Pois bem, a Constituição Federal de 88 definiu o Brasil como Estado Democrático de Direito e instituiu, como princípio fundamental consentâneo com esse modelo político, a liberdade da expressão das atividades intelectual, artística, científica e de comunicação, sem qualquer censura ou barreira.
Portanto, a ninguém é dado olvidar que os atos censórios foram varridos do atual sistema legal brasileiro.
Contudo, as manifestações do Executivo e de algumas alas do Legislativo em defesa da aprovação de normas como a Lei da Mordaça ou o projeto de lei sobre o Conselho Federal de Jornalismo, cujo texto visa disciplinar e tutelar a liberdade da atividade de comunicação, são evidências claras de ignorância, pelos poderes constituídos, da existência de princípios constitucionais pétreos a obstar seus intentos.
Outras pérolas dessa incongruente dislexia constitucional também podem ser observadas em leis como a eleitoral, cuja análise será muito própria em razão de estarmos em pleno ano eletivo.
O artigo 45 da Lei nº 9.504/97, que regula as eleições, estabelece diferença de tratamento entre mídia impressa e eletrônica, no tocante à divulgação de matérias jornalísticas de natureza eleitoral, mesmo sendo ambas veículos de comunicação social sobre os quais a Constituição Federal dispensou tratamentos semelhantes.
O legislador ignorou o princípio constitucional da isonomia, pelo qual todos são iguais perante a lei e deverão ter o mesmo tratamento.
A situação agrava-se quando o legislador prevê que as mesmas matérias jornalísticas que são livres para a mídia impressa não poderão ser veiculadas pela internet.
Outro ponto interessante da lei eleitoral é aquele que proíbe a divulgação de título de programa de televisão ou rádio coincidente com o nome ou pseudônimo de qualquer candidato escolhido em Convenção, ainda que o programa seja preexistente a tal escolha. A coincidência, segundo a lei, poderá determinar a proibição da transmissão do programa radiofônico ou televisivo.
Mais uma vez o legislador demonstrou ignorar o princípio constitucional que consagra a liberdade da expressão da atividade intelectual, artística, científica e de comunicação, sem qualquer censura ou obstáculo.

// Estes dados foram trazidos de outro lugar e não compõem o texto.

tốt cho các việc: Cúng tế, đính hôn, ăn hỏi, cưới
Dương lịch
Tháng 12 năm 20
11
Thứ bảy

Para culminar esta série de desatinos legiferantes, o artigo 53 da referida lei eleitoral estabelece expressamente que não serão admitidos cortes instantâneos ou qualquer tipo de censura-prévia nos programas eleitorais gratuitos. É como se o legislador desconhecesse o Texto Constitucional, a ponto de crer ainda na existência da censura e, então, por mera liberalidade, optasse por condescender em proibi-la no texto daquela lei ordinária, o que é absurdo.
Não há necessidade de se fazer outros comentários sobre este ponto.
Na conta do Judiciário, ainda que se constituam exceções, poderão ser debitadas algumas lamentáveis posturas censórias no campo da comunicação, tanto em decisões sobre assuntos ligados à propaganda eleitoral quanto ao jornalismo comum.
É de se destacar casos que se tornaram emblemáticos no campo da censura, como o da revista “Você S/A.”, do “Jornal Correio Braziliense” em razão de críticas jornalísticas ao candidato ao Governo de Brasília ou da Rede Globo, que foi impedida de divulgar notícias sobre o então Governador Fluminense, entre outros.
Enquanto isso, seguem os nossos políticos, em suas indefectíveis campanhas, a pregar com veemência a liberdade de expressão sem censura, o respeito à dignidade humana, a valorização da cidadania, etc., etc., etc.